I rode Champagne outside yesterday, for only the second time since November. This has been a tough winter. I guess I might have been able to ride him in the snow over the holidays, but I was very new to the barn and not sure of the terrain. I didn’t want to risk having him step in a hole or flounder into a creek. Then we had all that ice, and he was having some trouble just making it from the barn to the paddock without falling down. Clearly, having me on top would just have made matters worse.
Once I did try to go out on the trails with a group, but that day Champagne was all distraught and not listening to me . . . just a series of, “OH NO, there is a narrow place on the trail! Oh NO, there is a little hollow with some TREES! Oh NO, a dreadful STONE WALL!!” I decided to turn back rather than fight with him and maybe have him bolt and get injured.
Yesterday we went out with the goal of just riding around the grassy areas below the paddocks to accustom him to the surroundings. By now he’s been out enough that he has had a chance to look over the fields from several angles, and the snow has melted enough that it is clear where the little streams are located. I happened to run into Shea’s owner, who wanted to do the same thing, and Shea and Champagne are calm with each other, so we both went out.
The sky was wide and high and clean-slate blue. The grass was golden and green. The slender waterways were free enough of ice that I could hear their little chuckling sounds. There were a variety of surfaces to walk on; hills, gravel, squishy semi-mud, ice, crusty (but not deep) snow, grass, and the field that had been plowed and planted last year. Many of the other horses were out in the paddocks, running and playing. All in all, lots of alive distractions and sweet brisk air.
Amazing! The WBH was perfect. He went where I asked, followed Shea if I asked but turned away when asked, stayed interested but calm, and most amazingly was responsive to my legs in a way I don’t remember him being before. If I wanted trot, (which I did just once, for a test) we had trot. If I wanted to walk across the narrow culvert over a stream, OK, we did. If I wanted to walk through a long patch of crusty snow, he asked, “Are you sure?” “Yes,” I said, and walk through we did.

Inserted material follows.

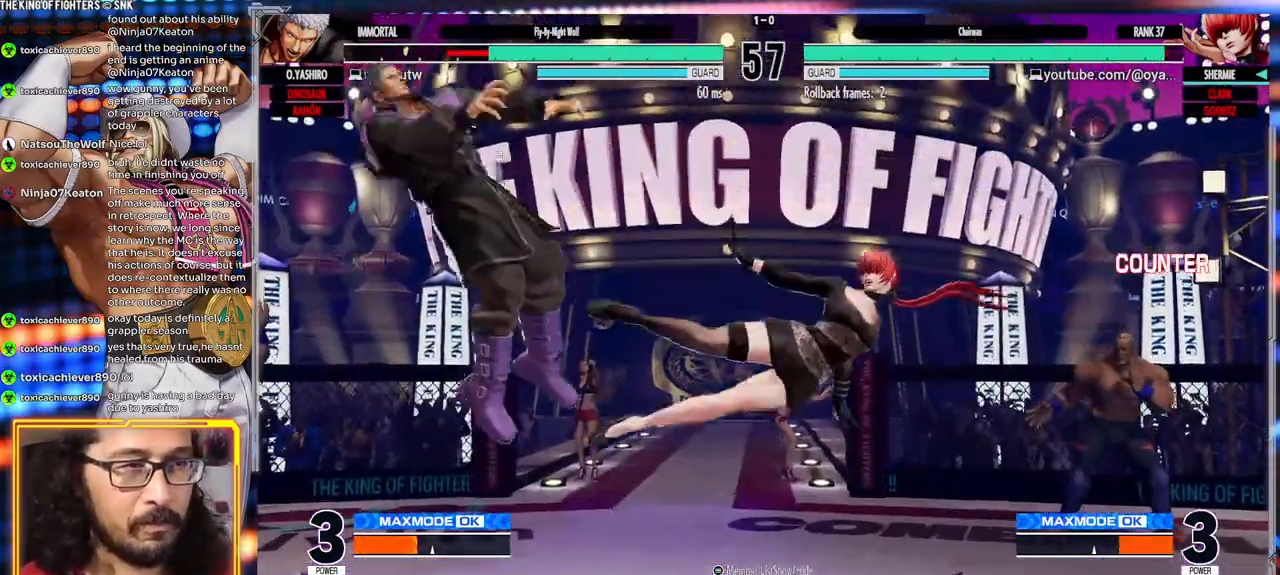
{"dt_ms": 500, "buttons": [], "left_stick": "left", "events": [[33, "left_stick", "center"], [83, "left_stick", "left"]]}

So: all the leg work and transitions from gait to gait and within each gait to different speeds seems to have paid off big time! My boy and I seem well positioned to have a great series of trail rides as soon as it gets less icy on the main trails. Schooling in the indoor can, I admit, get boring and sometimes it seems I am getting nowhere. This one day outside was a major payoff. Yes! This is what I’m doing all this for.